Letters from the Issue of November 1, 2007

"Calling an illegal alien an undocumented worker is like calling a drug dealer an unlicensed pharmacist"

The Anti-Immigrant Song

We need more like her: "Joyce Kaufman Hates Immigrants!" (by Amy Guthrie, October 25) is a great story! In a market where local radio content is almost unheard-of, Joyce Kaufman is a breath of fresh air, and her show is the only worthwhile one on WFTL-AM.

Get rid of bigots like Bill O'Reilly, Laura Ingraham, and Glenn Beck, and dump all of those Air America Marxists. Give us more talkmasters who intelligently cover local and national issues, as Kaufman does so well.

Why do some people have such a difficult time understanding that you can be against people who have entered the country illegally without being against immigration per se? Like Kaufman says, if the law is enforced, and they can't get jobs anymore, illegals will leave voluntarily.

Calling an illegal alien an undocumented worker is like calling a drug dealer an unlicensed pharmacist.

David Citron

Via South Florida Radio Pages


Bravo!

You get it! You really get it!: Thank you, Brandon Thorp, for "Reality Bites" (October 25), the theater review of In the Continuum. Thank you for your compassion. Thank you for getting it.

# [WORK REQUIRED]
Reproduce the letters from the November 1, 2007 issue word for word, everything from "Get rid of bigots" down to "does so well.".

# [EXTRACTED MATERIAL]
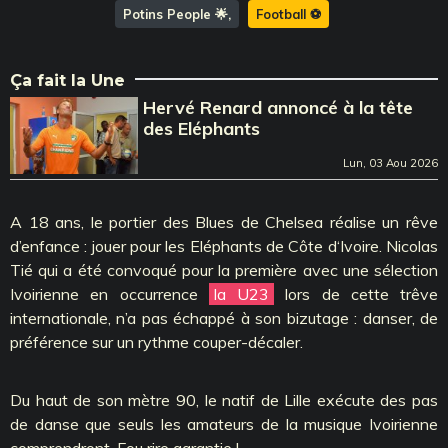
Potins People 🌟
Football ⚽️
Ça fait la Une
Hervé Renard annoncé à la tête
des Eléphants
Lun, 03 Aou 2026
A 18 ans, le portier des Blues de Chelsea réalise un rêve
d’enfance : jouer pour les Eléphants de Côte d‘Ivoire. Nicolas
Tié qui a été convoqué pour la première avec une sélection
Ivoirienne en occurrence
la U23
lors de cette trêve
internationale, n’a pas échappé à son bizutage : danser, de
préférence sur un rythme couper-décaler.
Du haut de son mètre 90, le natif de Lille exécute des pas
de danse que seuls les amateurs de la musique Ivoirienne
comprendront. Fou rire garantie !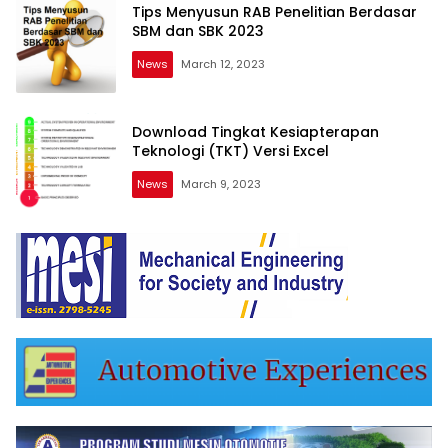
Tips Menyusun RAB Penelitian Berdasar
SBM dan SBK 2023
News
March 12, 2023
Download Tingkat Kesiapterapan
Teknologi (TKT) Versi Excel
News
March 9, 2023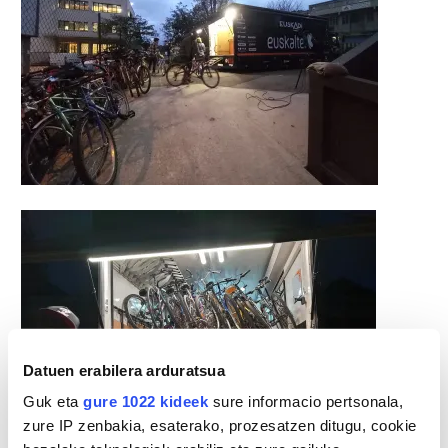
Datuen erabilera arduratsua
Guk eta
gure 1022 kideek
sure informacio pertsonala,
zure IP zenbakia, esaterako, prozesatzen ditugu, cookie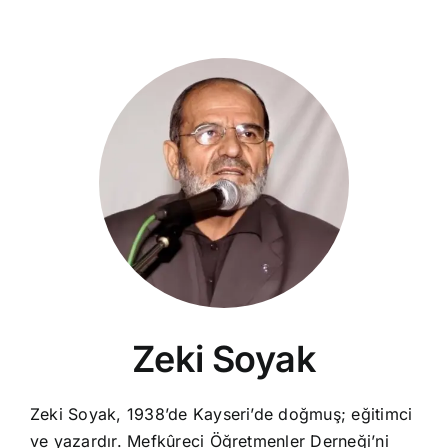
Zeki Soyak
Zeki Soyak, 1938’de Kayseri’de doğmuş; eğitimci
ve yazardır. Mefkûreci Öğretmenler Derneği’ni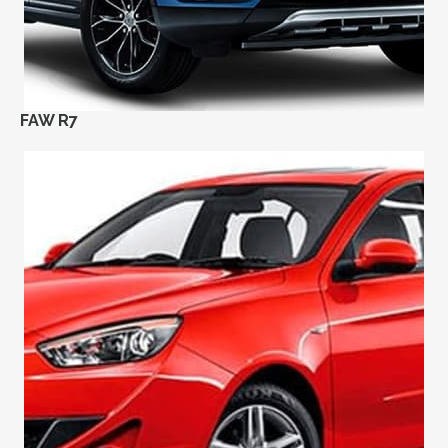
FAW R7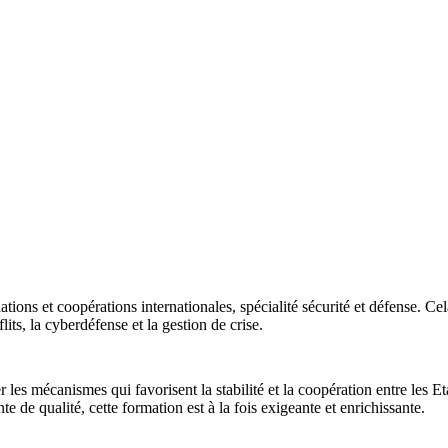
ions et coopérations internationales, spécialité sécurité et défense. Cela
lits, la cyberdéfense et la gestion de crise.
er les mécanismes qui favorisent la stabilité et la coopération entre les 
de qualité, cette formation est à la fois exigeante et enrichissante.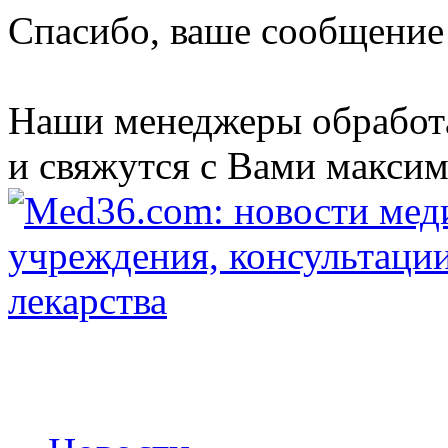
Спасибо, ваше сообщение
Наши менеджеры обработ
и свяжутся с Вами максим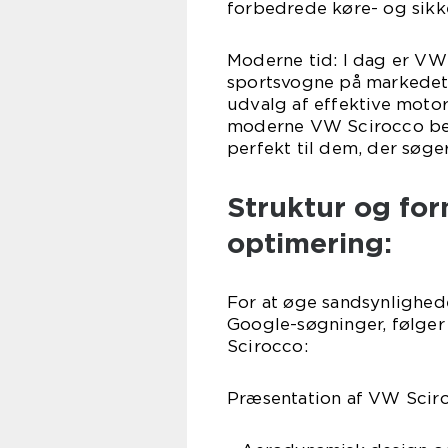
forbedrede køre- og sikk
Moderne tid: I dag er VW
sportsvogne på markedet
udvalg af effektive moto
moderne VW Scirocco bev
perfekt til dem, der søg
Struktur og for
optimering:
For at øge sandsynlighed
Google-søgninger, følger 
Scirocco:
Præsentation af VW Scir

==

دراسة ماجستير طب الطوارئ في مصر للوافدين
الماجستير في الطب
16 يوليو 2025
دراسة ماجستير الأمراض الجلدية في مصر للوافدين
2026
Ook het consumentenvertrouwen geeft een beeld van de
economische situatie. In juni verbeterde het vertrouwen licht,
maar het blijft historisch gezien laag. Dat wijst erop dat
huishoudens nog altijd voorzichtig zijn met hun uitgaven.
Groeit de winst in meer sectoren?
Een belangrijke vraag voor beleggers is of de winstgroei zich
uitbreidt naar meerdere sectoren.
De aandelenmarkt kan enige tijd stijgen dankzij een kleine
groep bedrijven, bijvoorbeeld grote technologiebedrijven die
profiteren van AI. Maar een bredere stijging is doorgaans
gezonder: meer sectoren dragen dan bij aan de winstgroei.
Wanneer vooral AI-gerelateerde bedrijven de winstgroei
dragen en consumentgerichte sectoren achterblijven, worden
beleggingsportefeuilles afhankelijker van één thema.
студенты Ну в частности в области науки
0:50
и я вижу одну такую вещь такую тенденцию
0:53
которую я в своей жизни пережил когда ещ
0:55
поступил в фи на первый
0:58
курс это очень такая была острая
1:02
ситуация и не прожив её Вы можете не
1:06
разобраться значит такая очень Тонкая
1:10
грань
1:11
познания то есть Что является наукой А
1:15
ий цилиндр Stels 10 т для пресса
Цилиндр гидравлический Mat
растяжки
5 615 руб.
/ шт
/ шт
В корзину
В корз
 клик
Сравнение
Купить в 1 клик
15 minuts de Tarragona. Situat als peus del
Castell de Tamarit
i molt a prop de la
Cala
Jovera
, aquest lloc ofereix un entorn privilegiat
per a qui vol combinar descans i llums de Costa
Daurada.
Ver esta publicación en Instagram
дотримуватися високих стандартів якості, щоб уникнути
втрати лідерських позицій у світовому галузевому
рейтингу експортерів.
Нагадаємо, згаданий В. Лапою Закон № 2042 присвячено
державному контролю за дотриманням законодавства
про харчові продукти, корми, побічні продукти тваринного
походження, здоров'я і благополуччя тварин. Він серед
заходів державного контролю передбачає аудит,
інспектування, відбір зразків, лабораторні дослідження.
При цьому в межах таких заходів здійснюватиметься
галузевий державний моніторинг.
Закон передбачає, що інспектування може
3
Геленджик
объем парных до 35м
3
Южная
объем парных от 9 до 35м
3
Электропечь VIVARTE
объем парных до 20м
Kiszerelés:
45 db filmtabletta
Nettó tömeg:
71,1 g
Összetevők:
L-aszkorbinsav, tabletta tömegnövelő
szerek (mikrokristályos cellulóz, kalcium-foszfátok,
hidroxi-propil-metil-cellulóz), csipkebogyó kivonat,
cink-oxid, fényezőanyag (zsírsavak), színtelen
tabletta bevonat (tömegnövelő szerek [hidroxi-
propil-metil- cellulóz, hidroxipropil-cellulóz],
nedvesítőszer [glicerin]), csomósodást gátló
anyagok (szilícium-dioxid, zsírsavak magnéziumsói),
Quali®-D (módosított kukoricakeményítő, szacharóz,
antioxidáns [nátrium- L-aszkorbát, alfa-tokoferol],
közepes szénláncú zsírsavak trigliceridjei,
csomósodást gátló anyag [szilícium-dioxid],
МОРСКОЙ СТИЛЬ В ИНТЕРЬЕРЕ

# [RESPONSE TO THE TASK]
Get rid of bigots like Bill O'Reilly, Laura Ingraham, and Glenn Beck, and dump all of those Air America Marxists. Give us more talkmasters who intelligently cover local and national issues, as Kaufman does so well.